Tinkers, mechanics, and builders who started young and still love it
A garage filled with a variety of tools and a greasy smell is quite common for the tinker or the mechanic and the tunnel vision they get focusing on one project for weeks can lead to a great feeling of achievement. Since I’ve always loved tinkering, building, and discovery, I decided to seek out other like-minded students and to learn about projects they’ve passionately undertaken.
Berton K’Chung, a senior at ARHS, is a tinkerer who pursues his own interests. “I’ve made skateboards when I was younger and worked on bikes and computers more recently,” he said.
Joshua Redenz, a senior at ARHS and a competent railroad equipment craftsperson builds railroad equipment, “full scale and fully functional.”
And senior Zachary Hatiras works on his car a lot, “sometimes mechanical, sometimes cosmetic.” Right now, he is painting a trunk lid. “I removed the spoiler and did some body work on it,” he said.
All of these students had a passion for their hobbies, but for different reasons. “I always had an interest in building and taking things apart and not a big reason why,” said K’Chung.
Redenz was a bit more career-focused. “I always loved to tinker and I am turning this into a career,” he said. “It’s fun to create working things.”
Hatiras said he engages more in tinkering as a hobby. “I do it because I’ve always enjoyed working on things. I like using tools, I like fixing things,” he said.
K’Chung said he planned to focus on a mechanical career like engineering or mechanics but was still unsure what he to do for the future. Redenz had more of a plan for his future, noting he was going to go to Germany to work on the Harz Narrow Gauge Railroad for an apprenticeship. Hatiras already has a job as a mechanic.
K’Chung said when he was young, his dad introduced him to skateboards and he began designing them. Later in high school, he moved to bicycles and computer hardware. Redenz began when he was three years old and did little projects with his mom or dad. When he was 5 or 6, he played with Tinker Toys until seventh grade. Then, he “began real stuff.”
Hatiras said, “I’ve been fixing things since I was 13.” He mentioned he learned most of this from his dad who was really handy. By seventh grade, he had started BMXing and working on his bike.
K’Chung was similar. “I have a good sense of building something and was really into Legos,” he said. “My dad showed me how to do some things like how to work with wrenches and screws.” When he has questions now, he mostly ends up Googling on the Internet.
“I’ve done quite a lot of work in the school shop and I’m mostly self taught, it’s trial and error. That’s the best way to learn, is to redo or fix something,” said Redenz.

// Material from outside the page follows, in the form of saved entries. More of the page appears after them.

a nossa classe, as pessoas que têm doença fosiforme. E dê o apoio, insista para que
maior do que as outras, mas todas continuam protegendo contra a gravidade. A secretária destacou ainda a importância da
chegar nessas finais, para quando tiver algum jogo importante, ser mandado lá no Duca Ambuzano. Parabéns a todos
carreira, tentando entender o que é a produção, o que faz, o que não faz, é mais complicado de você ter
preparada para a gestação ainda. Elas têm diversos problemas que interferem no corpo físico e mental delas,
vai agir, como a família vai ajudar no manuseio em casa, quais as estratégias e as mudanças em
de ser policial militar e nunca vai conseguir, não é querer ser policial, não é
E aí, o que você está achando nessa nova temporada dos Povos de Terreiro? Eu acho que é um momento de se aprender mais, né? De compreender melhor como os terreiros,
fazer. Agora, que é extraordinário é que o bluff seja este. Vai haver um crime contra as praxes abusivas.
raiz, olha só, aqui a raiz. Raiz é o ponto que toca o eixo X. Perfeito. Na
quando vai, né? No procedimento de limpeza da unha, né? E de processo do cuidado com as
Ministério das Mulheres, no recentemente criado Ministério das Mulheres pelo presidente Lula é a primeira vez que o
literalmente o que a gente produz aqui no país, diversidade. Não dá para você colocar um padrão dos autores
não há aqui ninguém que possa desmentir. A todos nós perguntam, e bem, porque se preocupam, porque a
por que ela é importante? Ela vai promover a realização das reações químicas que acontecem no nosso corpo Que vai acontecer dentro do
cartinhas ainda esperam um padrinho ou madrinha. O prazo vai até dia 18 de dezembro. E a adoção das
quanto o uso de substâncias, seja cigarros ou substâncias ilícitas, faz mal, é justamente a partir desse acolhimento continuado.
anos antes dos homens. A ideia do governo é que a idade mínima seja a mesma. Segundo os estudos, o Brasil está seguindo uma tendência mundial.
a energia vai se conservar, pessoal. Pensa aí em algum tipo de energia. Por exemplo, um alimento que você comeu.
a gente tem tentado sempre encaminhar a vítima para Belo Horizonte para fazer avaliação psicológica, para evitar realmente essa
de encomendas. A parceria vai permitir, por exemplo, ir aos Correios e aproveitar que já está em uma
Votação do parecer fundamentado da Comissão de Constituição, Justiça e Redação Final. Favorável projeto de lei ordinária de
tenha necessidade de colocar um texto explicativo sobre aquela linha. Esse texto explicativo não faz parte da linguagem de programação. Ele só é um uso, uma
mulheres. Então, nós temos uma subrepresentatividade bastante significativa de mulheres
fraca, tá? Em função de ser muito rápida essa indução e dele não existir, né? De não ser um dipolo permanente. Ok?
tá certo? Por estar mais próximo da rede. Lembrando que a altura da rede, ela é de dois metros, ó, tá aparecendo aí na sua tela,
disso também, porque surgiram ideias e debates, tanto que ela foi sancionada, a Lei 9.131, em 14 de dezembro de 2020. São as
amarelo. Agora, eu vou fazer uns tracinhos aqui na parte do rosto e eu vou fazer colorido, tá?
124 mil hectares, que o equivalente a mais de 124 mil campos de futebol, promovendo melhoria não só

Hatiras said his dad taught him a lot and what else he doesn’t know he reads on Internet forums. “I teach myself as I go through projects, and I learn from mistakes,” he said.
We all learned our crafts and skills in workshop, garages, and basements. K’Chung said he worked on the computers in his room and that he did the rest in a two-door garage.
Redenz told me he would work in his basement or he would go work in the school workshop and could use the tools in there.
Hatiras worked in his garage, basement, or outside. Another common feature noted among all interviewees was the desire to work alone, unobstructed.
All of us have our reasons for wanting to pursue our interests. K’Chung said, “I don’t know why but I enjoy weeks of working on a project and will sometimes tunnel vision on projects and forget to eat or do homework.”
Redenz said he felt fortunate to go into the trade he’d always wanted to go into. “I can’t believe I can get paid to do this stuff,” he said of his internship in Germany.
Hatiras said that everyone can learn from tinkering and taking on projects. “Everyone should know how to use basic tools; it can save you hundreds of dollars,” he said. “Also, learning to diagnose mechanical problems even if you can fix them can save you a lot of money.”